誠は目を覚ますと、部屋の掛け時計を見た。時計の針は8時丁度を指している。

「元の世界に……戻ったんか……」

誠はゆっくりと起き上がると、眠たい目をこすって携帯電話を取った。

「もしかして……」

誠は麗菜の番号を押してみた。

「この番号は、現在使われておりません」

受話器越しに、そう聞こえてきた。

「そんなわけ…ないよな……」

誠は携帯電話を机の上に放り投げると、制服に着替えて学校に向かった。

「別の世界とは言え、死んだ麗菜に会えたんや…それだけでも嬉しいわ……」

学校に着くと、誠は自転車から降りた。

「……あかん!くよくよしても、終わったことは仕方ないやろ!」

誠は両手で頬をパンパンと2回叩くと、気持ちを切り替えた。
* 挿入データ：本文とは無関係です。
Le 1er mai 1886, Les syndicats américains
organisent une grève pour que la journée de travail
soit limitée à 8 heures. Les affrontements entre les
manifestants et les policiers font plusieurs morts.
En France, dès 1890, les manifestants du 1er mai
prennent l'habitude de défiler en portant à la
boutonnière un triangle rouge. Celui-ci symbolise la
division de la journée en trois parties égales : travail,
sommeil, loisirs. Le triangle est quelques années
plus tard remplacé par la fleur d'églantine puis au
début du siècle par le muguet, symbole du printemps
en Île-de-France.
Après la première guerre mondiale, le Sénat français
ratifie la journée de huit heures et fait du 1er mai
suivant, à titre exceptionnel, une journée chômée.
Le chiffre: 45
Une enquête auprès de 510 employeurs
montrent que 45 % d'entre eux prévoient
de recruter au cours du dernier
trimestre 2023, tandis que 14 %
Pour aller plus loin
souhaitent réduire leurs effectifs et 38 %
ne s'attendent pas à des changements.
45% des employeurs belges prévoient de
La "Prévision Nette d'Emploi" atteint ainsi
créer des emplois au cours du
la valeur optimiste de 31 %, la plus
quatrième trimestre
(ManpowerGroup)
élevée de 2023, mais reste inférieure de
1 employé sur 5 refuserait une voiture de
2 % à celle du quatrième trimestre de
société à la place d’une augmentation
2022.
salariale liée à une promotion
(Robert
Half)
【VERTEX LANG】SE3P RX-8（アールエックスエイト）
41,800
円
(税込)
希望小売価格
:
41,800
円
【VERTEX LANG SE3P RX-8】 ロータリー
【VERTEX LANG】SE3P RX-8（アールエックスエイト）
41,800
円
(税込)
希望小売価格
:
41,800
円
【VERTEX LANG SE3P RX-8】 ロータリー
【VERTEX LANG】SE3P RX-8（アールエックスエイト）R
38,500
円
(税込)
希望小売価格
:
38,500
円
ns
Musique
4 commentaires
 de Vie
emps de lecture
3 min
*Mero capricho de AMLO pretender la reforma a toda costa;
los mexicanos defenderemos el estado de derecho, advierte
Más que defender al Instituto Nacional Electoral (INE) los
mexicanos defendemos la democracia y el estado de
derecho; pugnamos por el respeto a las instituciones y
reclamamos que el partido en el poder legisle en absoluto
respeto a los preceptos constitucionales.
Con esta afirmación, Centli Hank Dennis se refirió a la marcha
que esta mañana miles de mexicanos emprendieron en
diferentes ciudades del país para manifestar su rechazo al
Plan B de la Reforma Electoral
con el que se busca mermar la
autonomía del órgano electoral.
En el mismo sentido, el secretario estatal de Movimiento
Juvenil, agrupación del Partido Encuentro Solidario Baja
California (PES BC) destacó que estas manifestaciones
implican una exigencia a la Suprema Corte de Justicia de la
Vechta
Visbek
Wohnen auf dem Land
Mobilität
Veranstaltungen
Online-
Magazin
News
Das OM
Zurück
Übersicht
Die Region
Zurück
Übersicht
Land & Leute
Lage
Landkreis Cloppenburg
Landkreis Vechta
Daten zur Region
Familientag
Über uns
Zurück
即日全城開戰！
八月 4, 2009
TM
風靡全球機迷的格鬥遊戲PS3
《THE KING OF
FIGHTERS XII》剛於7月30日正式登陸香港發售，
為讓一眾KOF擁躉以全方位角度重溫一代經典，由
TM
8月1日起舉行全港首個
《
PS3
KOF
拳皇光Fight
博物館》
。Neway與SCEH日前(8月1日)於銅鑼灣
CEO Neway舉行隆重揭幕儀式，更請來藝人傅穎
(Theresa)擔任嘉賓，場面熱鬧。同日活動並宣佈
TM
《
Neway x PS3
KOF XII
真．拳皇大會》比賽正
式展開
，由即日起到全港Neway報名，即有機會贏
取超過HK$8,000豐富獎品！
教室に着くと、扉をガラガラと開けた。

「おはよー!」

「あ、おはよー、誠君」

誠の挨拶に、千里が答えた。

「あ、千里ちゃん、おはよ!あ、昨日さぁ、日記書き忘れちゃって……」

「えっ、大丈夫だった?」

「うん、別の世界に飛ばされただけやった」

「そっか。何か変わったことはなかった?」

「あ……う、うん、何もなかったよ」

一瞬、誠の頭の中に麗菜が横切ったが、話すのをやめた。

「よかった。次から気をつけてね」

そのとき、一つの考えが誠の頭を過ぎった

「なぁ、千里ちゃん」

「うん?」

「日記に、麗菜が生き返るって書いたらどうなるん?可能なん?」

生唾を飲み、千里の返事を待つ誠。